### [WHAT YOU SHOULD DO]
Repeat exactly every line that comes at or after the line containing "(high-grade) (prostate) stained", through the end of the entries below.

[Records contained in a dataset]

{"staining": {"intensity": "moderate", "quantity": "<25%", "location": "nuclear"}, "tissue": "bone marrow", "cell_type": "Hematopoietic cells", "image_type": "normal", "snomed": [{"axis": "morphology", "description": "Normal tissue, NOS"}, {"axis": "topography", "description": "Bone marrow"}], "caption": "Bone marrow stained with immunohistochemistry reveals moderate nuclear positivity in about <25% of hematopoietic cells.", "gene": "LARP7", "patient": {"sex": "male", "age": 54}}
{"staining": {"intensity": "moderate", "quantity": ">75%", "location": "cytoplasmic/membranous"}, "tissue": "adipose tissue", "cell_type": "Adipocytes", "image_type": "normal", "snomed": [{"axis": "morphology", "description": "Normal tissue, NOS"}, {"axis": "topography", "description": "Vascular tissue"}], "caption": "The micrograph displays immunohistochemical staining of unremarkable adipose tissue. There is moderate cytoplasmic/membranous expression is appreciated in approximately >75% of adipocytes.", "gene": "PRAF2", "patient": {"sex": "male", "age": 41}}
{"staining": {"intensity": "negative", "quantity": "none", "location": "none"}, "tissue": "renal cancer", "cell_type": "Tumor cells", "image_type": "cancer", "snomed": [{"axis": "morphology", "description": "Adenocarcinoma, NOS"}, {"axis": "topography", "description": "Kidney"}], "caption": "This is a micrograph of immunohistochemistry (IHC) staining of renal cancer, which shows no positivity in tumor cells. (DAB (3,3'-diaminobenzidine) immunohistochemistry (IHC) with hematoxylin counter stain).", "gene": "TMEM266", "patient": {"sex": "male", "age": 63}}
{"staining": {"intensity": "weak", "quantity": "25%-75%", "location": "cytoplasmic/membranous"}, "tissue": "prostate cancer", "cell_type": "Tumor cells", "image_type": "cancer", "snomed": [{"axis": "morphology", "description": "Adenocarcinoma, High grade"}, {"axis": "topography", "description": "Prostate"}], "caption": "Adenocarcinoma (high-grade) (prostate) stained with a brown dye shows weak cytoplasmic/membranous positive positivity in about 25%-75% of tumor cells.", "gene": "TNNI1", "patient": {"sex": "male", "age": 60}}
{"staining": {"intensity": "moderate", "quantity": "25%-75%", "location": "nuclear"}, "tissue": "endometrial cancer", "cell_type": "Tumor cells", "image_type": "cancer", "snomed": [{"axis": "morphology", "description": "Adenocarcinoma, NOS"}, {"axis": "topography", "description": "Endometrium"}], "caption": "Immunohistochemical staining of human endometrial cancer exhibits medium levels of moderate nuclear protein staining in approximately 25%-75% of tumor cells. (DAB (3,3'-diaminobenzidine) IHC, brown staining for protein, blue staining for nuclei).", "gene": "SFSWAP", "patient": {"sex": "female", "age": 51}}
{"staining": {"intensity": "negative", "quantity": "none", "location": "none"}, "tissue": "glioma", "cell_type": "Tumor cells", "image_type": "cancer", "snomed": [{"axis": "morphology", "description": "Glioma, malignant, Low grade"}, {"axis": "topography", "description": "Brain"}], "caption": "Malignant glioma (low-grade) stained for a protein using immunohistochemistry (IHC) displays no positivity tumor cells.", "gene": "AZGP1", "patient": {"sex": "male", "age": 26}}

### [EXERCISE OUTPUT]
{"staining": {"intensity": "weak", "quantity": "25%-75%", "location": "cytoplasmic/membranous"}, "tissue": "prostate cancer", "cell_type": "Tumor cells", "image_type": "cancer", "snomed": [{"axis": "morphology", "description": "Adenocarcinoma, High grade"}, {"axis": "topography", "description": "Prostate"}], "caption": "Adenocarcinoma (high-grade) (prostate) stained with a brown dye shows weak cytoplasmic/membranous positive positivity in about 25%-75% of tumor cells.", "gene": "TNNI1", "patient": {"sex": "male", "age": 60}}
{"staining": {"intensity": "moderate", "quantity": "25%-75%", "location": "nuclear"}, "tissue": "endometrial cancer", "cell_type": "Tumor cells", "image_type": "cancer", "snomed": [{"axis": "morphology", "description": "Adenocarcinoma, NOS"}, {"axis": "topography", "description": "Endometrium"}], "caption": "Immunohistochemical staining of human endometrial cancer exhibits medium levels of moderate nuclear protein staining in approximately 25%-75% of tumor cells. (DAB (3,3'-diaminobenzidine) IHC, brown staining for protein, blue staining for nuclei).", "gene": "SFSWAP", "patient": {"sex": "female", "age": 51}}
{"staining": {"intensity": "negative", "quantity": "none", "location": "none"}, "tissue": "glioma", "cell_type": "Tumor cells", "image_type": "cancer", "snomed": [{"axis": "morphology", "description": "Glioma, malignant, Low grade"}, {"axis": "topography", "description": "Brain"}], "caption": "Malignant glioma (low-grade) stained for a protein using immunohistochemistry (IHC) displays no positivity tumor cells.", "gene": "AZGP1", "patient": {"sex": "male", "age": 26}}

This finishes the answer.